To do
Below are the records; repeat exactly their lines between the line holding "left elbow: (386, 319, -25)" and the line holding "right wrist: (225, 649, -6)", inclusive, skipping the pictures.

[Dataset entries]
○ ○ ○ ○ ○
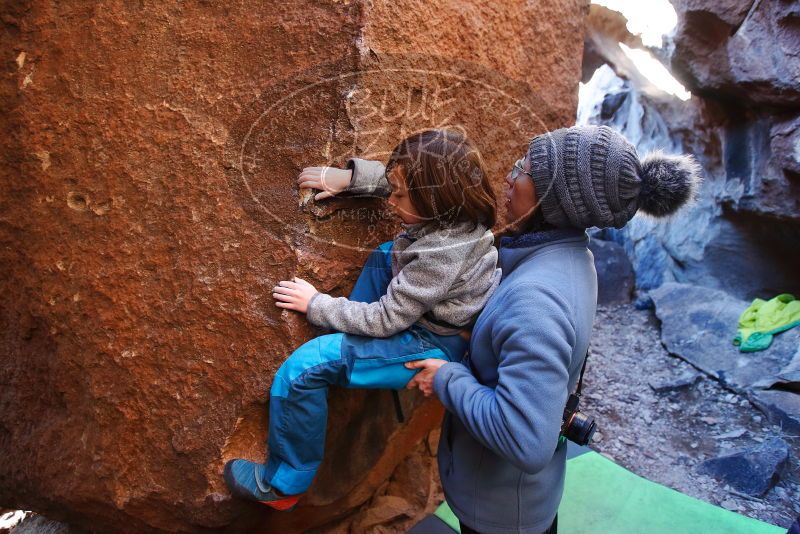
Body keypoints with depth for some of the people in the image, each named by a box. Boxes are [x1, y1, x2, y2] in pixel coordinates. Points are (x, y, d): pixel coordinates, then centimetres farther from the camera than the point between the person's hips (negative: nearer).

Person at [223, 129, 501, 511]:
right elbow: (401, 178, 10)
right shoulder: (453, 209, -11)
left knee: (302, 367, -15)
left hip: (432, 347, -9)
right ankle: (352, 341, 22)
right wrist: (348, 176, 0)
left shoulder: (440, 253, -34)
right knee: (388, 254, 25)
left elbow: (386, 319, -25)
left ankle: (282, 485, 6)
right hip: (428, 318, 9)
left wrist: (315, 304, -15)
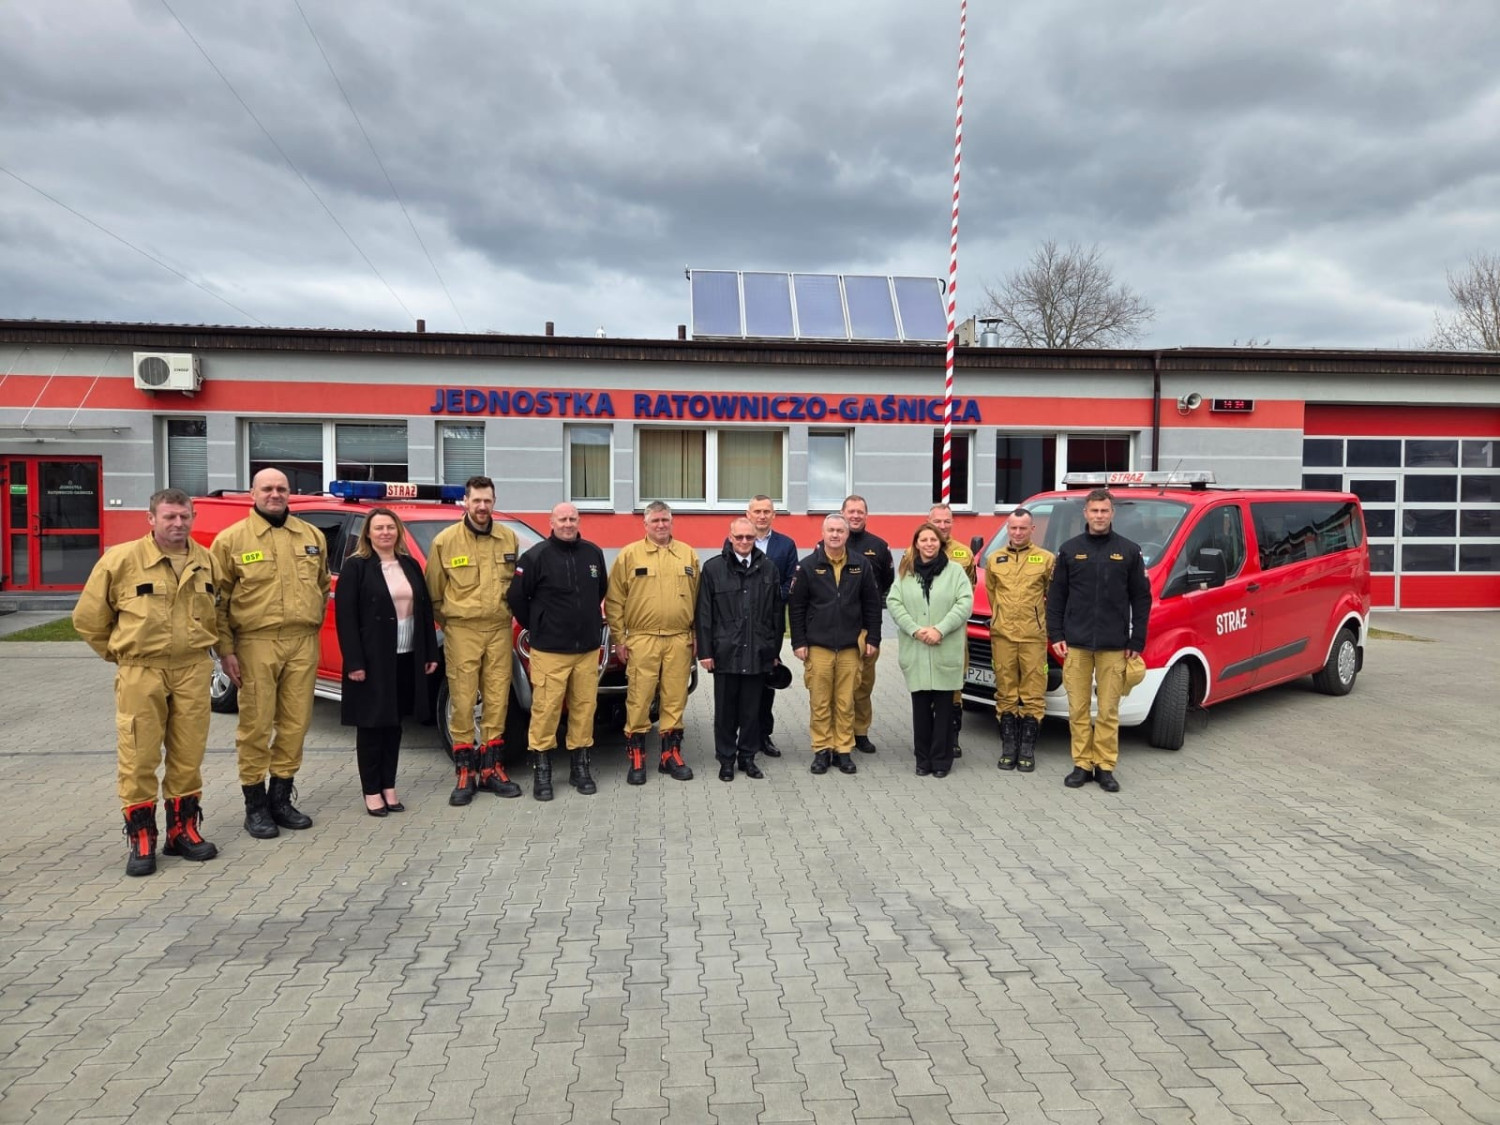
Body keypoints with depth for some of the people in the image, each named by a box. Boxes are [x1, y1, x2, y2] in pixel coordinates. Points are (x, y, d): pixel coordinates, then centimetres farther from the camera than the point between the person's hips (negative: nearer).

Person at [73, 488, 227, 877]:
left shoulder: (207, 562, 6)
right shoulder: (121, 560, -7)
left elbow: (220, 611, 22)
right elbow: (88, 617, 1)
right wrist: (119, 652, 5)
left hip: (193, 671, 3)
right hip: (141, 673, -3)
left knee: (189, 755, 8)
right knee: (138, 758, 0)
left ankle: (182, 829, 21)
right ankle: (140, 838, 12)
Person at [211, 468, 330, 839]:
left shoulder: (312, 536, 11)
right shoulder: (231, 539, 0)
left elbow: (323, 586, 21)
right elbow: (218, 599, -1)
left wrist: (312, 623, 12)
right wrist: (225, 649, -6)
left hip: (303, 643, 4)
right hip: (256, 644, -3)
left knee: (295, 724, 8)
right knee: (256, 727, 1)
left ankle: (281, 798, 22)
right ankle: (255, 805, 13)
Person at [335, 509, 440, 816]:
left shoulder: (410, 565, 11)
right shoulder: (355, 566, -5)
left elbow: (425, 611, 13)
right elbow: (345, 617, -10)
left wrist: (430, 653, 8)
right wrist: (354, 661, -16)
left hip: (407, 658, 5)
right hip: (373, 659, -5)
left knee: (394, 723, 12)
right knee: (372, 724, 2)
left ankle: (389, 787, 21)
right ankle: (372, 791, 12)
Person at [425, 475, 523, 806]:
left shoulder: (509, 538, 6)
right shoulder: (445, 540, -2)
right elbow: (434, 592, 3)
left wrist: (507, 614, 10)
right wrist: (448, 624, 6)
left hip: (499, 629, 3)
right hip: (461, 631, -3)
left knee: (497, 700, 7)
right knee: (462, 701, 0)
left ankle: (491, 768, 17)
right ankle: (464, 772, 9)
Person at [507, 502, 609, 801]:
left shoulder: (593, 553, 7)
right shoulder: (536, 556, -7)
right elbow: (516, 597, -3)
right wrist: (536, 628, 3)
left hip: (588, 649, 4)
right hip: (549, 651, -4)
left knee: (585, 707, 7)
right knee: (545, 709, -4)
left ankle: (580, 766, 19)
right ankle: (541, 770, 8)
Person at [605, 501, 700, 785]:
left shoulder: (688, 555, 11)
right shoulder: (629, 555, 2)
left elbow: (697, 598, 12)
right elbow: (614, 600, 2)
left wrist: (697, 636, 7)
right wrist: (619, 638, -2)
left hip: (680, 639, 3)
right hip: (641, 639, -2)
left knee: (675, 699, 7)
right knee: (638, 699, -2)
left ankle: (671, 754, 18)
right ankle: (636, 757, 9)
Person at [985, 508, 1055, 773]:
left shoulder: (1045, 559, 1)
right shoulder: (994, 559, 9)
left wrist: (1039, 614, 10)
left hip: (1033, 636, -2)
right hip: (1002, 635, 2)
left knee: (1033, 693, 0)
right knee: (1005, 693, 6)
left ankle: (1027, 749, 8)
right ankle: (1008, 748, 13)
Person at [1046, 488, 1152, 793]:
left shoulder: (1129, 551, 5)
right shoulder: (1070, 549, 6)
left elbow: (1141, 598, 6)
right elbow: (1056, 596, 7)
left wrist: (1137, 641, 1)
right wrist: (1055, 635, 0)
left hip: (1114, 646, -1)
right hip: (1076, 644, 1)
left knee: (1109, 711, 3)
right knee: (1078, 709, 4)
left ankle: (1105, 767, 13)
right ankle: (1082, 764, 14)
○ ○ ○ ○ ○
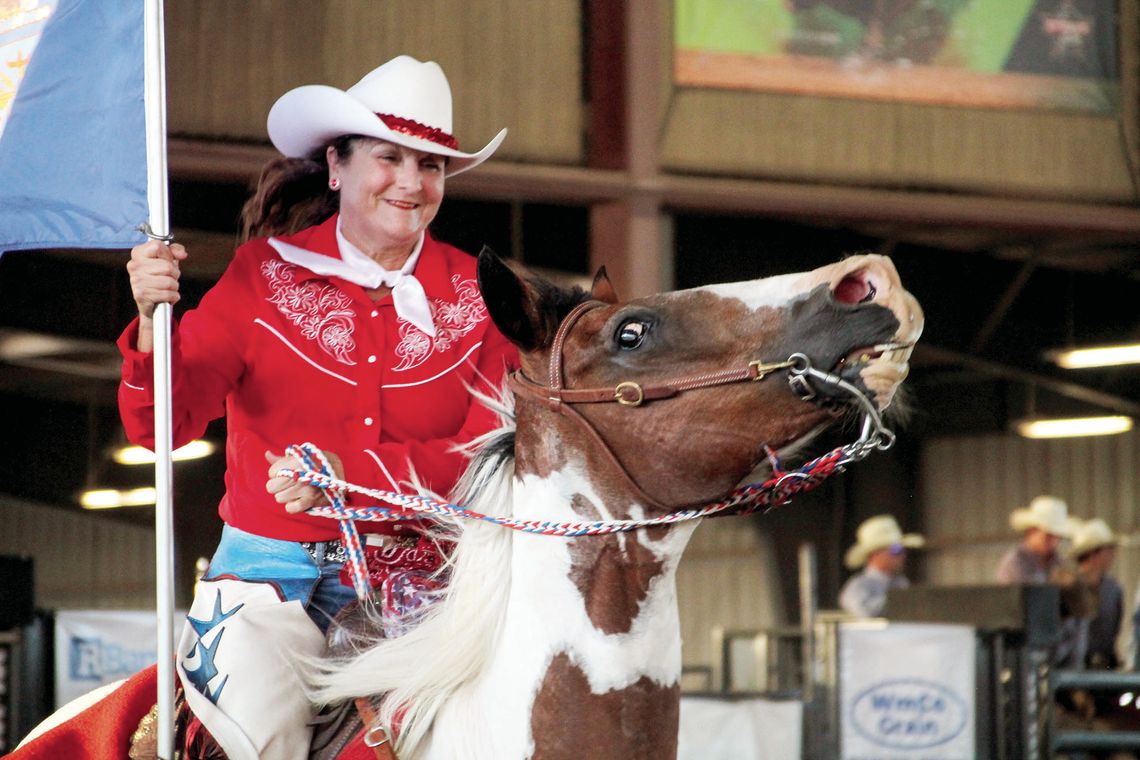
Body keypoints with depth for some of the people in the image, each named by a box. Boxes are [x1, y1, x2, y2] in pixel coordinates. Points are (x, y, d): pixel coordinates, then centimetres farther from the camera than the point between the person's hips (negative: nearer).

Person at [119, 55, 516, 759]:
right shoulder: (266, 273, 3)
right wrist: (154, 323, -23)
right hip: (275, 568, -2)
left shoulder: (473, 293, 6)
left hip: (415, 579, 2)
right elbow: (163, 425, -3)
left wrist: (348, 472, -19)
○ ○ ○ ○ ○
Output for this exercise
left elbow: (386, 319, -25)
left ankle: (282, 485, 6)
right hip: (428, 318, 9)
left wrist: (315, 304, -15)
Body keypoints with depth for some of the people in the image, each named by a box. Boxes are [x1, y1, x2, y2] in pixel coordinates. Points are (x, y, d): pixel coordinates, then centimetres farther from the camera than the point between the person's hips (negative: nearer).

Person at [73, 488, 227, 877]:
left shoulder: (207, 562, 6)
right shoulder: (121, 560, -7)
left elbow: (220, 611, 22)
right elbow: (88, 617, 1)
right wrist: (119, 652, 5)
left hip: (193, 671, 3)
right hip: (141, 673, -3)
left knee: (189, 755, 8)
right knee: (138, 758, 0)
left ankle: (182, 829, 21)
right ankle: (140, 838, 12)
Person at [211, 468, 330, 839]:
left shoulder: (312, 536, 11)
right shoulder: (231, 539, 0)
left elbow: (323, 586, 21)
right elbow: (218, 599, -1)
left wrist: (312, 623, 12)
right wrist: (225, 649, -6)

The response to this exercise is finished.